Marcelo también se enojaba. Fue, por ejemplo, un verdadero energúmeno en la ocasión del vago: un fermento de mugre humana, trabado en un nudo de extremidades sobre un respiradero de metro en una esquina.
Y sin embargo la había visto caer, a su amiga, sobre tanta miseria, lavando a su posible el asco, que en aquel instante no supo el porqué del sentimiento que lo ahorcó de ira. El hombre carecía de edad o bien contaba con la indefinida de quienes se han puesto fuera del tiempo y obedecen a un solo conteo: la satisfacción apremiante de las necesidades primarias y de una adicción pristina. El de aquella escoria era el alcohol. Y, ¿habrá sido acaso su indiferencia la que lo molestó? no, de ninguna manera, sino la placidez sensual con que se dejo mojar, muy inmóvil bajo el chubasco en el sitio mismo donde había armado su nido con cartones de pordiosero. En lugar de correr a resguardarse como gato calado y hombre normal, el menesteroso parecía agradecer, al contrario, ese baño que le empapaba sus pestes de trapos donde hormigueaban molestos los piojos, ellos sí alérgicos al agua.

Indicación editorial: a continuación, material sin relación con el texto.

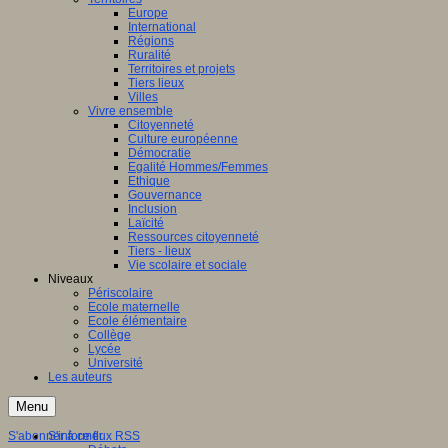
Europe
International
Régions
Ruralité
Territoires et projets
Tiers lieux
Villes
Vivre ensemble
Citoyenneté
Culture européenne
Démocratie
Egalité Hommes/Femmes
Ethique
Gouvernance
Inclusion
Laïcité
Ressources citoyenneté
Tiers - lieux
Vie scolaire et sociale
Niveaux
Périscolaire
Ecole maternelle
Ecole élémentaire
Collège
Lycée
Université
Les auteurs
Menu
S'abonner à ce flux RSS
S'informer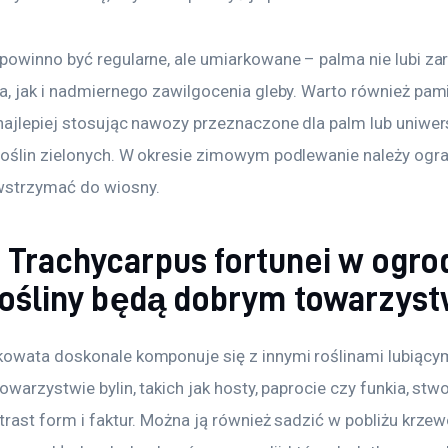
powinno być regularne, ale umiarkowane – palma nie lubi za
a, jak i nadmiernego zawilgocenia gleby. Warto również pami
najlepiej stosując nawozy przeznaczone dla palm lub uniwer
oślin zielonych. W okresie zimowym podlewanie należy ogran
wstrzymać do wiosny.
 Trachycarpus fortunei w ogrod
 rośliny będą dobrym towarzy
owata doskonale komponuje się z innymi roślinami lubiący
owarzystwie bylin, takich jak hosty, paprocie czy funkia, stwo
trast form i faktur. Można ją również sadzić w pobliżu krze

- Hombre, le va a dar un reumatismo, le dijo alto para que lo escuchara.
El otro le sonrió sin verlo desde los efluvios etílicos donde yacía al fondo de un pozo. Guiñaba los ojos, un capullo de arrugas delineadas con la tinta de muchas suciedades. El cabello eran costras. Podría llover largo y tendido, y su amiga agotarse bajo un cielo que se cayera solidario a cantaros, antes de lograr cargar con una sola capa de la mugre del sujeto. El agua únicamente le sacaría lustre, prestándole una apariencia vidriada de mendigo-figura en porcelana. Algo que estaba convencido el indigente ni merecía ni necesitaba.
Quince minutos después parlamentaba con su amiga la lluvia:
- Vámonos de aquí.
Y él que detestaba lo rural llegó a presentarle el filantrópico requerimiento de irse juntos a regar el campo, el Sahara, cualquier superficie sedienta con tal de que estuviera lejos.
Inútilmente, su amiga necia, preñada de nubes, no menguaba e insistía, se descargaría por completo sobre su cabeza y cuerpo a su costumbre, sobre la ciudad en ablucion y la cabeza allí vecina del paupérrimo indeseable.
En su desesperación llegó a proponerle matrimonio, entonces la lluvia cesó. Entre los chorros desiguales de las goteras y el silencio tras el ruido del chubasco. Mientras se sacudía los mechones mojados de la frente, había vuelto a mirar al vago de la acera y estaba por decirle con la malicia de los pretendientes triunfadores:
- Nos vamos, pague un regaderazo si puede.
Cuando percibió el hombre le sonreía con las mandíbulas flojas. Ese abusivo (y estuvo a punto de soltarle una patada) además de frotarse sus costras con la lluvia, había abierto la boca para beberla, y diluir en esa única ocasión los alcoholes añejos de sus venas con agua. Un refresco al que en verdad estaba tan poco habituado (el miserable debía con certeza tener sus paraderos ordinarios en un rincón seco) que se atragantó y asfixió. Y al presente era esa flor de hilachos de la que saltaban las liendres como de un naufragio sobre la acera deslavada.